Lines of data.
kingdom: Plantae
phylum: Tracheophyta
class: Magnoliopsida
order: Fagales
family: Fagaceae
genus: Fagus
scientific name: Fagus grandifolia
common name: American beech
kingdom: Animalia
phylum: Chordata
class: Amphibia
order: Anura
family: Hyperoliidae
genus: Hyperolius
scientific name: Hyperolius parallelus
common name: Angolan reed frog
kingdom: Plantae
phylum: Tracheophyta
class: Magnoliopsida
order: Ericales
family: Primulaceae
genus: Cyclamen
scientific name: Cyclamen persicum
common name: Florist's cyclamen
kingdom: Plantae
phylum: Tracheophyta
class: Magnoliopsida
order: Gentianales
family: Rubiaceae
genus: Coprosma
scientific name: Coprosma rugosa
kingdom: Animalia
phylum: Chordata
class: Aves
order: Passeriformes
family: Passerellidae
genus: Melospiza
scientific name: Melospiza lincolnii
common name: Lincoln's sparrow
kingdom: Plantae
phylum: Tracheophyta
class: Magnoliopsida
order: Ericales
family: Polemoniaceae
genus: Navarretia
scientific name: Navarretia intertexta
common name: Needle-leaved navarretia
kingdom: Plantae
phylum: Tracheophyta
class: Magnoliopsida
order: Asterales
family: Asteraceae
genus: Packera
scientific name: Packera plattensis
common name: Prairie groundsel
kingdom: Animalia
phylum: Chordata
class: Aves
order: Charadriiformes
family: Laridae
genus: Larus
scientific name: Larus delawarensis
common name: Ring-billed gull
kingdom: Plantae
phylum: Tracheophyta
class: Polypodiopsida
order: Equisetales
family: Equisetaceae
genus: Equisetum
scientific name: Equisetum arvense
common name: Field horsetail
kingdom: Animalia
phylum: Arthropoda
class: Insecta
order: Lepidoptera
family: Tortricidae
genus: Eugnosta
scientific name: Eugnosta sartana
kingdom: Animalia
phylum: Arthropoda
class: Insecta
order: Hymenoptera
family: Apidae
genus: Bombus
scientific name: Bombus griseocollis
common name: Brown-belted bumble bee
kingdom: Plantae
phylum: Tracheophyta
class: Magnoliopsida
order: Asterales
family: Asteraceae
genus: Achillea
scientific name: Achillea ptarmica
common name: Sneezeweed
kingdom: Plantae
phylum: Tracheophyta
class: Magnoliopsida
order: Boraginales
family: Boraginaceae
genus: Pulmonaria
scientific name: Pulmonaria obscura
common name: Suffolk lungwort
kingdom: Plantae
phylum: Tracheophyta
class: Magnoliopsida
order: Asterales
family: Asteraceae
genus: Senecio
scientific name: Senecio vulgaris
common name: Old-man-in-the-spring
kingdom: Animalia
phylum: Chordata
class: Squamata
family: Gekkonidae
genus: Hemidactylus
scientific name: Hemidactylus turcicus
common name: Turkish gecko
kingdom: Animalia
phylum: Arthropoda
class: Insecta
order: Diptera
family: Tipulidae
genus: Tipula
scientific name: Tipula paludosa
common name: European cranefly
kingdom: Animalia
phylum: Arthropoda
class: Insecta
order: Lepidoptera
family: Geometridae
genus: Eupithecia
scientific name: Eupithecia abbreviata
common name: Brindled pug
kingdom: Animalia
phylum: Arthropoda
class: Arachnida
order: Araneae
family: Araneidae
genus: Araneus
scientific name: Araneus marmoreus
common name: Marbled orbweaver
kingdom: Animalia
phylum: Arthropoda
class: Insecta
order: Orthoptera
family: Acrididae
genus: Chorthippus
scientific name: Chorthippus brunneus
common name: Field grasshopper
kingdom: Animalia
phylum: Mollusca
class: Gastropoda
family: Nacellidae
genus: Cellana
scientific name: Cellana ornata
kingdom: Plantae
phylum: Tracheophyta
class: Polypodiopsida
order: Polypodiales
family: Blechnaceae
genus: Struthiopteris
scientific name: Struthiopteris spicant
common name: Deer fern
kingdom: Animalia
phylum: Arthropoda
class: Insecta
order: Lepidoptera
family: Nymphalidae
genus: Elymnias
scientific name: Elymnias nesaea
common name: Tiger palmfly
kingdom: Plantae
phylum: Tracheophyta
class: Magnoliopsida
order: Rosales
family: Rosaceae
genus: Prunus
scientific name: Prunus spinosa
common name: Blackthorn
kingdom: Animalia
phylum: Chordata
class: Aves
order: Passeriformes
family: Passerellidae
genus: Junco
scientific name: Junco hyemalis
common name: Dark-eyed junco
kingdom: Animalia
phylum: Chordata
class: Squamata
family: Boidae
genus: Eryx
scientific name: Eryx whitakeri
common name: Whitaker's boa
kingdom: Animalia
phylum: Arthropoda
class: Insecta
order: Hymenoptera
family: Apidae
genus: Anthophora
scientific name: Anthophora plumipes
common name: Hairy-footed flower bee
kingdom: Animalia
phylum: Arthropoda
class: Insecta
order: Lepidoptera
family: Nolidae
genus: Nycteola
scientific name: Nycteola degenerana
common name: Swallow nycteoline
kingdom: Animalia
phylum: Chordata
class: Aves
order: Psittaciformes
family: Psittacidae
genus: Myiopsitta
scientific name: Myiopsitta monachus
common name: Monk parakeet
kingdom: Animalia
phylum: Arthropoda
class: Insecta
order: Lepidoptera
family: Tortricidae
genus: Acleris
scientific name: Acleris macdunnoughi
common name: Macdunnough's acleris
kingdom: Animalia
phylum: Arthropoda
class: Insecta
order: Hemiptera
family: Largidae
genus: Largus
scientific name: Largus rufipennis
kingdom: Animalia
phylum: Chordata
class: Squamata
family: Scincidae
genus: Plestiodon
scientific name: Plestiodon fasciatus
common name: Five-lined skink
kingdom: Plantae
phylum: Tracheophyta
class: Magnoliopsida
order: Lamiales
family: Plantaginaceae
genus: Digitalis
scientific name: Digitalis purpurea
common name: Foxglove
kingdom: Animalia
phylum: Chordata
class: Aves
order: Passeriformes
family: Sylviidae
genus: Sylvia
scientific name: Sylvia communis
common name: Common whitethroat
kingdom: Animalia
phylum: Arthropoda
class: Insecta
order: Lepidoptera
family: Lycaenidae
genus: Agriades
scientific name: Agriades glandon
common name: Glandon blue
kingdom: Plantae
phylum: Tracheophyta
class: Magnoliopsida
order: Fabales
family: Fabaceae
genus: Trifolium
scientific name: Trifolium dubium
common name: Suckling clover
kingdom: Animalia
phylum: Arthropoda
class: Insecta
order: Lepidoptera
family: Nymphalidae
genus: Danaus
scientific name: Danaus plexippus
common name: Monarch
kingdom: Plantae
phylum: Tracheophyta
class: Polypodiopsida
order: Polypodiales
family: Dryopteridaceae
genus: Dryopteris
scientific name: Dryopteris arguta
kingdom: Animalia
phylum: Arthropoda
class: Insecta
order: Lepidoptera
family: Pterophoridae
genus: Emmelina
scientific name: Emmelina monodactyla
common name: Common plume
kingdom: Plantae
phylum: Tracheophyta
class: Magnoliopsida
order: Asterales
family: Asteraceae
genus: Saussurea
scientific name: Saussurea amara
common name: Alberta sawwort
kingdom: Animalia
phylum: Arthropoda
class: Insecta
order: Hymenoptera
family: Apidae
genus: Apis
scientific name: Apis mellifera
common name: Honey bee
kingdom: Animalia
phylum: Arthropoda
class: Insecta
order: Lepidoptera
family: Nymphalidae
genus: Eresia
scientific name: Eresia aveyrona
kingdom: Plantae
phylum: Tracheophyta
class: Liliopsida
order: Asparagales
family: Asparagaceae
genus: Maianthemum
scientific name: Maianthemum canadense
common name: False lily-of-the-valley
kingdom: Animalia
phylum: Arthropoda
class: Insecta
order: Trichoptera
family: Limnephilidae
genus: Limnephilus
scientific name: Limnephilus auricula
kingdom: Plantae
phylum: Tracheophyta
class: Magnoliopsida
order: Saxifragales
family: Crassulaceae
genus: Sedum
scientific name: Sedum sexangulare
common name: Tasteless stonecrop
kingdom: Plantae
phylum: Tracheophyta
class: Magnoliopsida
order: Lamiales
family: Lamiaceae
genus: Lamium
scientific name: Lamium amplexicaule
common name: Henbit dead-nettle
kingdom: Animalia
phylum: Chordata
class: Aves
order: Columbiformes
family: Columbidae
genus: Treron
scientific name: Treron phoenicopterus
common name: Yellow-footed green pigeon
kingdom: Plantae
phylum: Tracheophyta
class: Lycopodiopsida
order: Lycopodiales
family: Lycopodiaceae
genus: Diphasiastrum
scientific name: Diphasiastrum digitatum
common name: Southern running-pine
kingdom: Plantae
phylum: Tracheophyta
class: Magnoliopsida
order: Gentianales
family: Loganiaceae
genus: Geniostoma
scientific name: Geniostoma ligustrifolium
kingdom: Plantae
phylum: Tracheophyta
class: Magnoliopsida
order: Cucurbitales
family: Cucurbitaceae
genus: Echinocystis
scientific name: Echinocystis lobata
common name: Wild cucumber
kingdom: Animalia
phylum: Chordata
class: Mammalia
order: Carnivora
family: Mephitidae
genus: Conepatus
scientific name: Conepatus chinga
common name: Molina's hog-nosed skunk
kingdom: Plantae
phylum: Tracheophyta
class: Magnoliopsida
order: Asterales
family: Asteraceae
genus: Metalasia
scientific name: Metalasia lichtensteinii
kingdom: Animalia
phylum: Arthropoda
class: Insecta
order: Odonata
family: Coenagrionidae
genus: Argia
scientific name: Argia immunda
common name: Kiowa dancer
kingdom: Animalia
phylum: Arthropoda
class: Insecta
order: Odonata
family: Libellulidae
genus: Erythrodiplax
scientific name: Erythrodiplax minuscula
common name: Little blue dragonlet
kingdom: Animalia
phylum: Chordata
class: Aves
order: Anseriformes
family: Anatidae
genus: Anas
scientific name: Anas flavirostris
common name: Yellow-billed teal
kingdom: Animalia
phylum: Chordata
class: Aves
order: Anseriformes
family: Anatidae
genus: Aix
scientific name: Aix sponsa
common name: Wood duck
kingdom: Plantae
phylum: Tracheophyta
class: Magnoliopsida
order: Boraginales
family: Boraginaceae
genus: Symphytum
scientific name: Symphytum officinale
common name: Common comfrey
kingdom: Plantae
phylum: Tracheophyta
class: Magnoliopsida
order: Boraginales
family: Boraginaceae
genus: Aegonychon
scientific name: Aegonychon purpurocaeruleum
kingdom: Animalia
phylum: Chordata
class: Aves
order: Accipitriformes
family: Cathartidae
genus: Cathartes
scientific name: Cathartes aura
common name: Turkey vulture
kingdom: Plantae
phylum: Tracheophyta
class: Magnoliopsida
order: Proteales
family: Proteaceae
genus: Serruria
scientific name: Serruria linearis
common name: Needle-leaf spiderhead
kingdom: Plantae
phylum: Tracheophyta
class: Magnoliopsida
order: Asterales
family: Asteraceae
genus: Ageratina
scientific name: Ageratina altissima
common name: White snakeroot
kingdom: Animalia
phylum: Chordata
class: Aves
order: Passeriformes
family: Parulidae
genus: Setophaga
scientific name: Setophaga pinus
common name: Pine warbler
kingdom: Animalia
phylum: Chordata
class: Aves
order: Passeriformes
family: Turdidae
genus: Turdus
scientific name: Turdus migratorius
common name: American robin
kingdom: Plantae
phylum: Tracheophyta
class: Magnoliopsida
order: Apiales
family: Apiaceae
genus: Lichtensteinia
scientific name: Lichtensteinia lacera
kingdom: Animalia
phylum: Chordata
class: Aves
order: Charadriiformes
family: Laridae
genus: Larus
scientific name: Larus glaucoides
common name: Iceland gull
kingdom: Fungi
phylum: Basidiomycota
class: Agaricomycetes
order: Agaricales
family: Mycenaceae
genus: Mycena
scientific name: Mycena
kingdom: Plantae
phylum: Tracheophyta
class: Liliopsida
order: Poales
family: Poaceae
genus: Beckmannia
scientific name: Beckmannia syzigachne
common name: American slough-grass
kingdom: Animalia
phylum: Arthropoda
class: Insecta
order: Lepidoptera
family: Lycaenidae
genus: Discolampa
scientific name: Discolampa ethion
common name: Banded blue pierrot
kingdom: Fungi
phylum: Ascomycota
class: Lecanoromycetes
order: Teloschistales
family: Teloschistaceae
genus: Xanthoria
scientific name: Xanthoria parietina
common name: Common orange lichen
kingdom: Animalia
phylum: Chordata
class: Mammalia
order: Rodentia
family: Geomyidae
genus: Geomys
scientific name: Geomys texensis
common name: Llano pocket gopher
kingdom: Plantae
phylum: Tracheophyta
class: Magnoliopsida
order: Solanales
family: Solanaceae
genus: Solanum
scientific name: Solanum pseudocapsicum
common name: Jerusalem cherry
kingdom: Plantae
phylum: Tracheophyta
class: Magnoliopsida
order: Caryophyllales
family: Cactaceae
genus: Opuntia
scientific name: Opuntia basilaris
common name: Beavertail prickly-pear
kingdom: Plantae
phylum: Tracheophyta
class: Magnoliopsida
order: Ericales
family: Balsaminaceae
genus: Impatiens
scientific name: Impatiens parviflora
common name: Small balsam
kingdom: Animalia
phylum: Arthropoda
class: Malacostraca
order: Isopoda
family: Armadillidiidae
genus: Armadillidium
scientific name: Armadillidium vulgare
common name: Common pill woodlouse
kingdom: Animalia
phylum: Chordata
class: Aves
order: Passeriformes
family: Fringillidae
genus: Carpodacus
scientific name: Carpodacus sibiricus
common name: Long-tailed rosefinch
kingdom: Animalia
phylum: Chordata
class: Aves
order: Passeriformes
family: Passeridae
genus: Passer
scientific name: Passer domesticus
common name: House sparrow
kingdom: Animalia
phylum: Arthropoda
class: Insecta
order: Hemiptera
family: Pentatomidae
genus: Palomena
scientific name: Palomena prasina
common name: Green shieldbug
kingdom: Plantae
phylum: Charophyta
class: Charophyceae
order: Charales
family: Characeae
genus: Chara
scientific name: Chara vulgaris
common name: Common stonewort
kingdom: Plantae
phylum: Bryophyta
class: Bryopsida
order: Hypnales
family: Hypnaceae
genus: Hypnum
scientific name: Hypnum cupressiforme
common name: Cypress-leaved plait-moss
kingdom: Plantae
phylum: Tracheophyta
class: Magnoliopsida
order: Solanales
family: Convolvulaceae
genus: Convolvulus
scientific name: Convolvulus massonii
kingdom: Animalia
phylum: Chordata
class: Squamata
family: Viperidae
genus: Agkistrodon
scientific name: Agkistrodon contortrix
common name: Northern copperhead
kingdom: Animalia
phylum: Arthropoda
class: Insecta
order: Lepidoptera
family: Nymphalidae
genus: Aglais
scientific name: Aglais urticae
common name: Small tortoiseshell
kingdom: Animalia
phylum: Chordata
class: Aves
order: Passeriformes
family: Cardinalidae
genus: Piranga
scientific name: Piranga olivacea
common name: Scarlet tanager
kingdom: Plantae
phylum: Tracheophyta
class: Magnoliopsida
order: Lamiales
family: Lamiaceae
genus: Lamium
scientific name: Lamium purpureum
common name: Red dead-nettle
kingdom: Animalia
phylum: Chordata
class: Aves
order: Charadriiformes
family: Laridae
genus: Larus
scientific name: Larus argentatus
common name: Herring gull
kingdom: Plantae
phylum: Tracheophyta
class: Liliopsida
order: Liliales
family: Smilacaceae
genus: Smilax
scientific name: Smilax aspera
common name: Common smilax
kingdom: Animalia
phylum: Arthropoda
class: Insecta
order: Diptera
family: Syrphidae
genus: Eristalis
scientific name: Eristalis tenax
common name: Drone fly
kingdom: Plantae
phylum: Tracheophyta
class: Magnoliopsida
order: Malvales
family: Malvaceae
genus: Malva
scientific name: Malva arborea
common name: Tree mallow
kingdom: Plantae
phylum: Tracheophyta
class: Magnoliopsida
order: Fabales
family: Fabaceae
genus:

Task to carry out. Can you print the records character for character, starting at the first line and ending at the line that contains "genus: Hyperolius", with both of those lines included?

Answer.
kingdom: Plantae
phylum: Tracheophyta
class: Magnoliopsida
order: Fagales
family: Fagaceae
genus: Fagus
scientific name: Fagus grandifolia
common name: American beech
kingdom: Animalia
phylum: Chordata
class: Amphibia
order: Anura
family: Hyperoliidae
genus: Hyperolius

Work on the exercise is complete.